Copy each line below as written, but skip the pictures.

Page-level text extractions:
--- START ---
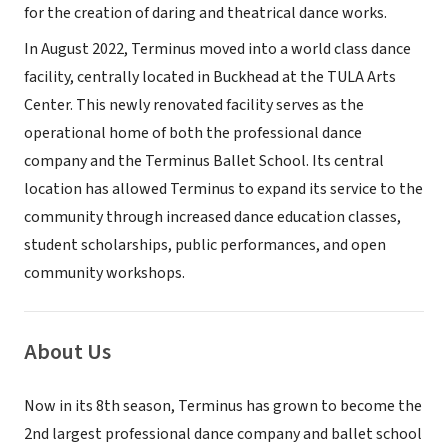
for the creation of daring and theatrical dance works.
In August 2022, Terminus moved into a world class dance
facility, centrally located in Buckhead at the TULA Arts
Center. This newly renovated facility serves as the
operational home of both the professional dance
company and the Terminus Ballet School. Its central
location has allowed Terminus to expand its service to the
community through increased dance education classes,
student scholarships, public performances, and open
community workshops.
About Us
Now in its 8th season, Terminus has grown to become the
2nd largest professional dance company and ballet school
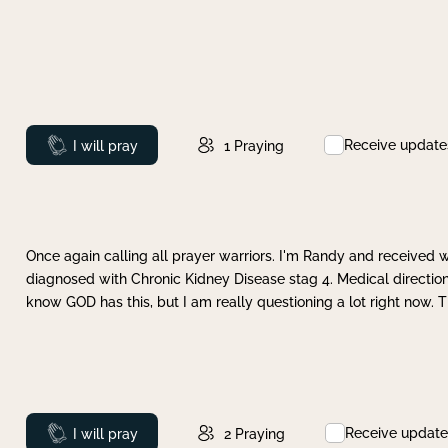
Receive update
Prayed
I will pray
1
Praying
Once again calling all prayer warriors. I'm Randy and received 
diagnosed with Chronic Kidney Disease stag 4. Medical direction
know GOD has this, but I am really questioning a lot right now. 
Receive update
Prayed
I will pray
2
Praying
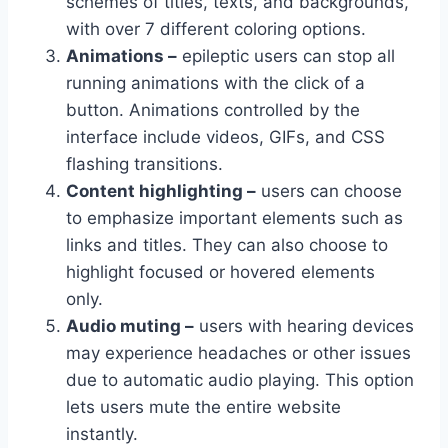
schemes of titles, texts, and backgrounds,
with over 7 different coloring options.
Animations –
epileptic users can stop all
running animations with the click of a
button. Animations controlled by the
interface include videos, GIFs, and CSS
flashing transitions.
Content highlighting –
users can choose
to emphasize important elements such as
links and titles. They can also choose to
highlight focused or hovered elements
only.
Audio muting –
users with hearing devices
may experience headaches or other issues
due to automatic audio playing. This option
lets users mute the entire website
instantly.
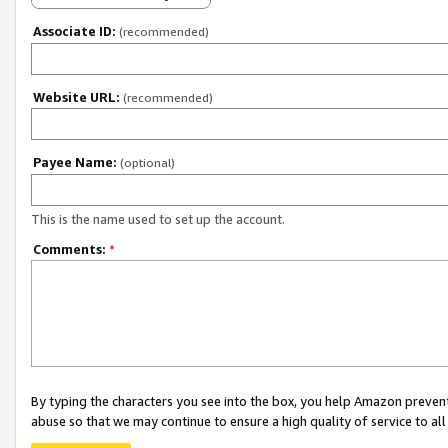
Associate ID:
(recommended)
Website URL:
(recommended)
Payee Name:
(optional)
This is the name used to set up the account.
Comments:
*
By typing the characters you see into the box, you help Amazon preven
abuse so that we may continue to ensure a high quality of service to al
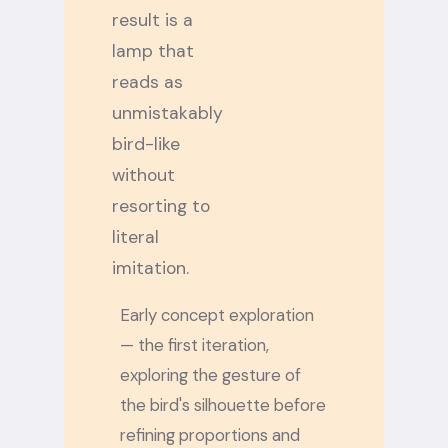
result is a
lamp that
reads as
unmistakably
bird-like
without
resorting to
literal
imitation.
Early concept exploration
— the first iteration,
exploring the gesture of
the bird's silhouette before
refining proportions and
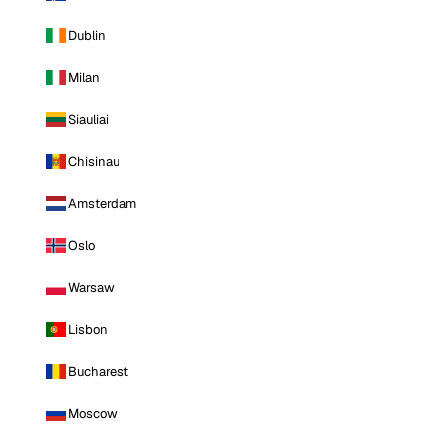
Dublin
Milan
Siauliai
Chisinau
Amsterdam
Oslo
Warsaw
Lisbon
Bucharest
Moscow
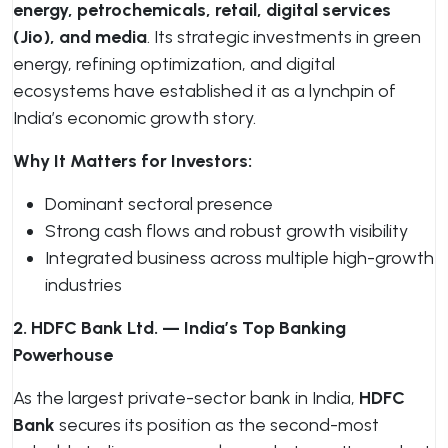
energy, petrochemicals, retail, digital services
(Jio), and media
. Its strategic investments in green
energy, refining optimization, and digital
ecosystems have established it as a lynchpin of
India’s economic growth story.
Why It Matters for Investors:
Dominant sectoral presence
Strong cash flows and robust growth visibility
Integrated business across multiple high-growth
industries
2. HDFC Bank Ltd. — India’s Top Banking
Powerhouse
As the largest private-sector bank in India,
HDFC
Bank
secures its position as the second-most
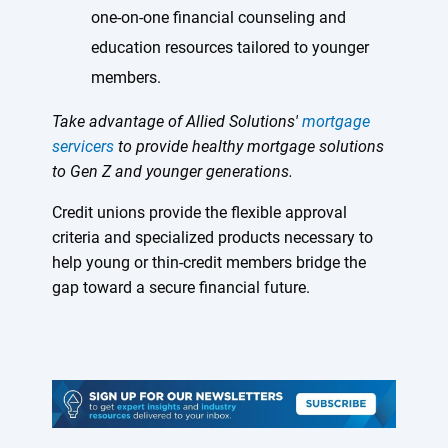
one-on-one financial counseling and
education resources tailored to younger
members.
Take advantage of Allied Solutions'
mortgage
servicers
to provide healthy mortgage solutions
to Gen Z and younger generations.
Credit unions provide the flexible approval
criteria and specialized products necessary to
help young or thin-credit members bridge the
gap toward a secure financial future.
--- END ---
- TASK ANSWER:
for the creation of daring and theatrical dance works.
In August 2022, Terminus moved into a world class dance
facility, centrally located in Buckhead at the TULA Arts
Center. This newly renovated facility serves as the
operational home of both the professional dance
company and the Terminus Ballet School. Its central
location has allowed Terminus to expand its service to the
community through increased dance education classes,
student scholarships, public performances, and open
community workshops.
About Us
Now in its 8th season, Terminus has grown to become the
2nd largest professional dance company and ballet school
Receive update
Prayed
I will pray
1
Praying
Once again calling all prayer warriors. I'm Randy and received 
diagnosed with Chronic Kidney Disease stag 4. Medical direction
know GOD has this, but I am really questioning a lot right now. 
Receive update
Prayed
I will pray
2
Praying
schemes of titles, texts, and backgrounds,
with over 7 different coloring options.
Animations –
epileptic users can stop all
running animations with the click of a
button. Animations controlled by the
interface include videos, GIFs, and CSS
flashing transitions.
Content highlighting –
users can choose
to emphasize important elements such as
links and titles. They can also choose to
highlight focused or hovered elements
only.
Audio muting –
users with hearing devices
may experience headaches or other issues
due to automatic audio playing. This option
lets users mute the entire website
instantly.
Associate ID:
(recommended)
Website URL:
(recommended)
Payee Name:
(optional)
This is the name used to set up the account.
Comments:
*
By typing the characters you see into the box, you help Amazon preven
abuse so that we may continue to ensure a high quality of service to al
result is a
lamp that
reads as
unmistakably
bird-like
without
resorting to
literal
imitation.
Early concept exploration
— the first iteration,
exploring the gesture of
the bird's silhouette before
refining proportions and
Dublin
Milan
Siauliai
Chisinau
Amsterdam
Oslo
Warsaw
Lisbon
Bucharest
Moscow
energy, petrochemicals, retail, digital services
(Jio), and media
. Its strategic investments in green
energy, refining optimization, and digital
ecosystems have established it as a lynchpin of
India’s economic growth story.
Why It Matters for Investors:
Dominant sectoral presence
Strong cash flows and robust growth visibility
Integrated business across multiple high-growth
industries
2. HDFC Bank Ltd. — India’s Top Banking
Powerhouse
As the largest private-sector bank in India,
HDFC
Bank
secures its position as the second-most
one-on-one financial counseling and
education resources tailored to younger
members.
Take advantage of Allied Solutions'
mortgage
servicers
to provide healthy mortgage solutions
to Gen Z and younger generations.
Credit unions provide the flexible approval
criteria and specialized products necessary to
help young or thin-credit members bridge the
gap toward a secure financial future.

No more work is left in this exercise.